The Emancipation Proclamation

"Proclamation of Emancipation," R. A. Dimmick, 1864

When Abraham Lincoln issued the Emancipation Proclamation on January 1, 1863, he set into motion a process that ultimately transformed America. Lincoln’s carefully worded document declared free more than three million slaves in Confederate territory still in rebellion — the only areas where he had legal authority to act as the Constitution still protected slavery’s existence in the loyal border states of Delaware, Maryland, Kentucky and Missouri, and in rebel territory under Union control.

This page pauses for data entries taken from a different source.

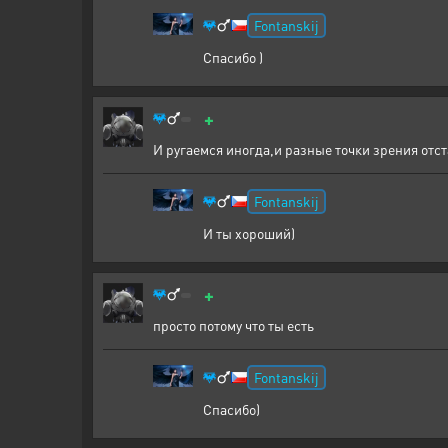
Fontanskij
Спасибо )
+
И ругаемся иногда,и разные точки зрения отс
Fontanskij
И ты хороший)
+
просто потому что ты есть
Fontanskij
Спасибо)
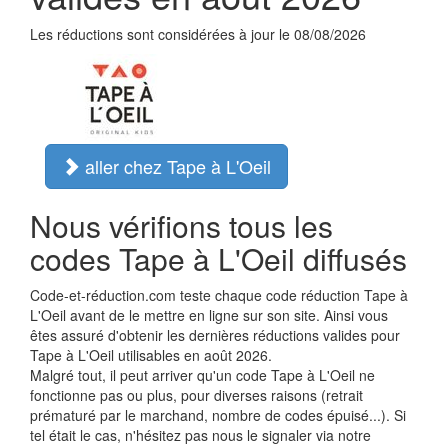
Les réductions sont considérées à jour le 08/08/2026
aller chez Tape à L'Oeil
Nous vérifions tous les
codes Tape à L'Oeil diffusés
Code-et-réduction.com teste chaque code réduction Tape à
L'Oeil avant de le mettre en ligne sur son site. Ainsi vous
êtes assuré d'obtenir les dernières réductions valides pour
Tape à L'Oeil utilisables en août 2026.
Malgré tout, il peut arriver qu'un code Tape à L'Oeil ne
fonctionne pas ou plus, pour diverses raisons (retrait
prématuré par le marchand, nombre de codes épuisé...). Si
tel était le cas, n'hésitez pas nous le signaler via notre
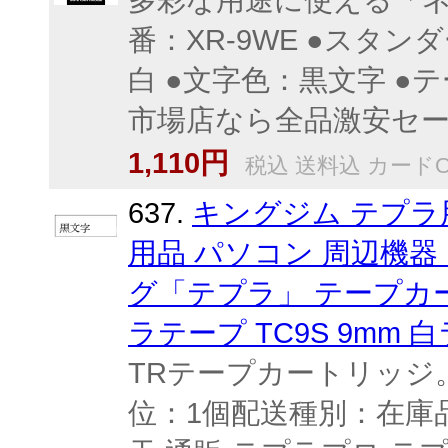
多彩な用途に使える「ネ
番：XR-9WE ●スタン
白 ●文字色：黒文字 ●
市場店なら全品激安セール特価で
1,110円
税込 送料込 カードO
637.
キングジム テプラ
用品 パソコン 周辺機器
グ「テプラ」 テープカー
ラテープ TC9S 9mm
TRテープカートリッジ。
位：1個配送種別：在庫品【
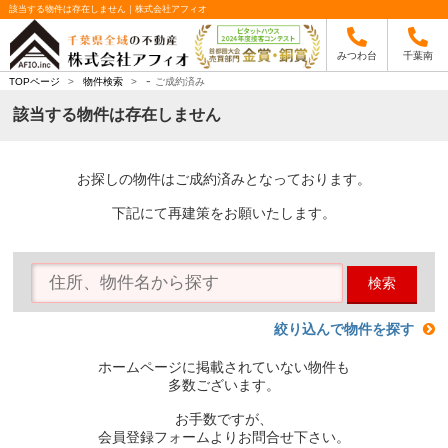
該当する物件は存在しません｜株式会社アフィオ
みつわ台
千葉南
-
TOPページ
>
物件検索
>
ご成約済み
該当する物件は存在しません
お探しの物件はご成約済みとなっております。
下記にて再建策をお願いたします。
検索
絞り込んで物件を探す
ホームページに掲載されていない物件も
多数ございます。
お手数ですが、
会員登録フォームよりお問合せ下さい。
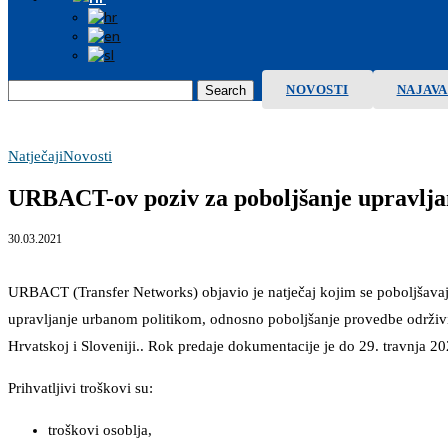
NOVOSTI
NAJAV
Search
Natječaji
Novosti
URBACT-ov poziv za poboljšanje upravlja
30.03.2021
URBACT (Transfer Networks) objavio je natječaj kojim se poboljšavaju
upravljanje urbanom politikom, odnosno poboljšanje provedbe održivih 
Hrvatskoj i Sloveniji.. Rok predaje dokumentacije je do 29. travnja 20
Prihvatljivi troškovi su:
troškovi osoblja,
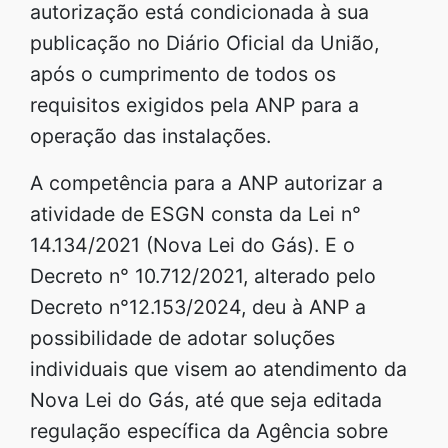
autorização está condicionada à sua
publicação no Diário Oficial da União,
após o cumprimento de todos os
requisitos exigidos pela ANP para a
operação das instalações.
A competência para a ANP autorizar a
atividade de ESGN consta da Lei n°
14.134/2021 (Nova Lei do Gás). E o
Decreto n° 10.712/2021, alterado pelo
Decreto n°12.153/2024, deu à ANP a
possibilidade de adotar soluções
individuais que visem ao atendimento da
Nova Lei do Gás, até que seja editada
regulação específica da Agência sobre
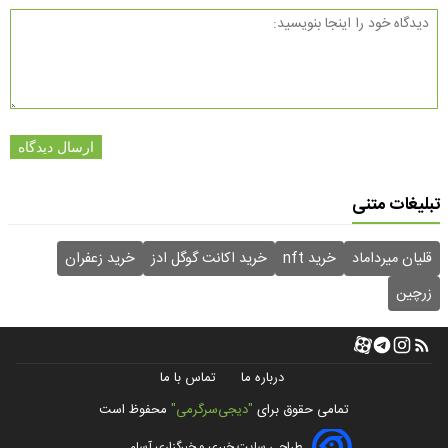
ارسال دیدگاه
تبلیغات متنی
قلیان میرداماد
خرید nft
خرید اکانت گوگل ادز
خرید زعفران
زرچین
درباره ما
تماس با ما
تمامی حقوق برای
"دیجی‌سرگرمی"
محفوظ است
طراحی سایت خبری و خبرگزاری آسام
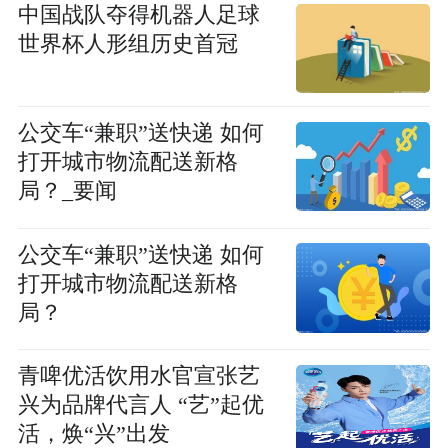
中国战队夺得机器人足球
世界杯人形组历史首冠
公交车“兼职”送快递 如何
打开城市物流配送新格
局？_要闻
公交车“兼职”送快递 如何
打开城市物流配送新格
局？
青啤优活饮用水官宣张艺
兴为品牌代言人 “艺”起优
活，焕“兴”出发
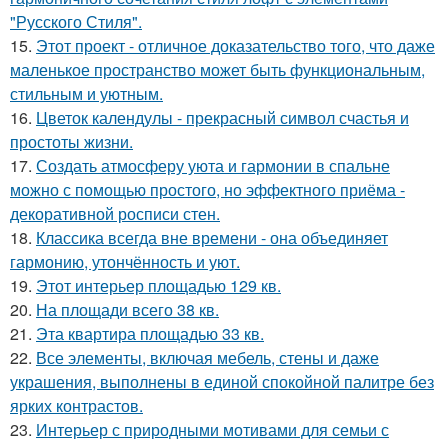
"Русского Стиля".
15.
Этот проект - отличное доказательство того, что даже
маленькое пространство может быть функциональным,
стильным и уютным.
16.
Цветок календулы - прекрасный символ счастья и
простоты жизни.
17.
Создать атмосферу уюта и гармонии в спальне
можно с помощью простого, но эффектного приёма -
декоративной росписи стен.
18.
Классика всегда вне времени - она объединяет
гармонию, утончённость и уют.
19.
Этот интерьер площадью 129 кв.
20.
На площади всего 38 кв.
21.
Эта квартира площадью 33 кв.
22.
Все элементы, включая мебель, стены и даже
украшения, выполнены в единой спокойной палитре без
ярких контрастов.
23.
Интерьер с природными мотивами для семьи с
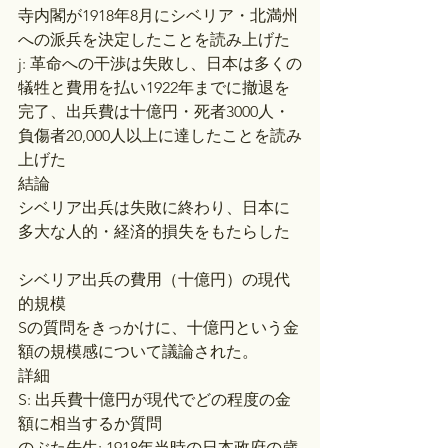
寺内閣が1918年8月にシベリア・北満州
への派兵を決定したことを読み上げた
j: 革命への干渉は失敗し、日本は多くの
犠牲と費用を払い1922年までに撤退を
完了、出兵費は十億円・死者3000人・
負傷者20,000人以上に達したことを読み
上げた
結論
シベリア出兵は失敗に終わり、日本に
多大な人的・経済的損失をもたらした
シベリア出兵の費用（十億円）の現代
的規模
Sの質問をきっかけに、十億円という金
額の規模感について議論された。
詳細
S: 出兵費十億円が現代でどの程度の金
額に相当するか質問
のぶた先生: 1918年当時の日本政府の歳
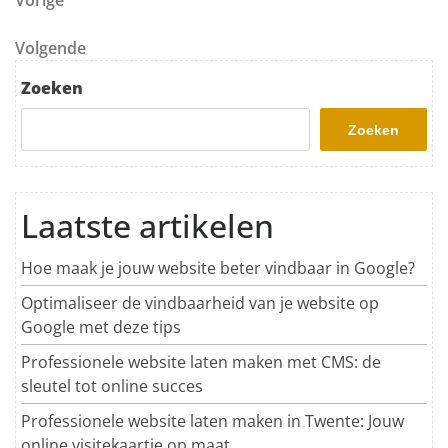
Berichtnavigatie
Vorige
Volgend bericht
Volgende
Zoeken
Zoeken
Laatste artikelen
Hoe maak je jouw website beter vindbaar in Google?
Optimaliseer de vindbaarheid van je website op
Google met deze tips
Professionele website laten maken met CMS: de
sleutel tot online succes
Professionele website laten maken in Twente: Jouw
online visitekaartje op maat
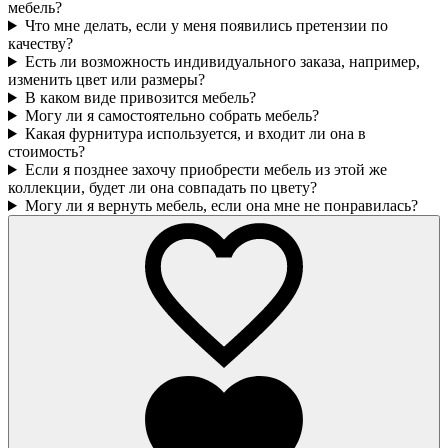
мебель?
Что мне делать, если у меня появились претензии по
качеству?
Есть ли возможность индивидуального заказа, например,
изменить цвет или размеры?
В каком виде привозится мебель?
Могу ли я самостоятельно собрать мебель?
Какая фурнитура используется, и входит ли она в
стоимость?
Если я позднее захочу приобрести мебель из этой же
коллекции, будет ли она совпадать по цвету?
Могу ли я вернуть мебель, если она мне не понравилась?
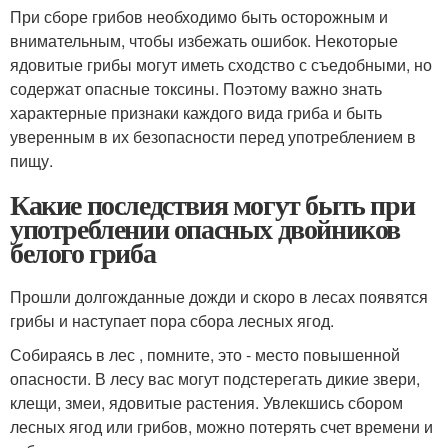
При сборе грибов необходимо быть осторожным и
внимательным, чтобы избежать ошибок. Некоторые
ядовитые грибы могут иметь сходство с съедобными, но
содержат опасные токсины. Поэтому важно знать
характерные признаки каждого вида гриба и быть
уверенным в их безопасности перед употреблением в
пищу.
Какие последствия могут быть при
употреблении опасных двойников
белого гриба
Прошли долгожданные дожди и скоро в лесах появятся
грибы и наступает пора сбора лесных ягод.
Собираясь в лес , помните, это - место повышенной
опасности. В лесу вас могут подстерегать дикие звери,
клещи, змеи, ядовитые растения. Увлекшись сбором
лесных ягод или грибов, можно потерять счет времени и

Lincoln issued the Emancipation Proclamation primarily for military purposes. It would, he believed, encourage slaves to flee their plantations, thus disrupting critical food supplies to Confederate forces. But, the decree would also give the war a moral purpose, assuaging abolitionist critics at home and abroad, particularly those in Great Britain where pro-Confederate forces were gaining strength.

More than a symbolic gesture, as some have claimed, Lincoln’s proclamation authorized Union troops entering rebel territory to recognize and protect black freedom, thus turning northern soldiers into an army of liberation. Furthermore, Lincoln’s decree authorized the enlistment of African Americans into the U.S. military, a key step toward granting them equal citizenship rights. On yet another level, the Emancipation Proclamation signaled the end of the old Union comprised of slave and free states — the Union Lincoln once claimed “perpetual” — and set America on a new course toward national freedom. The fiery trial of war had indeed changed Lincoln’s mind, and there would be no turning back.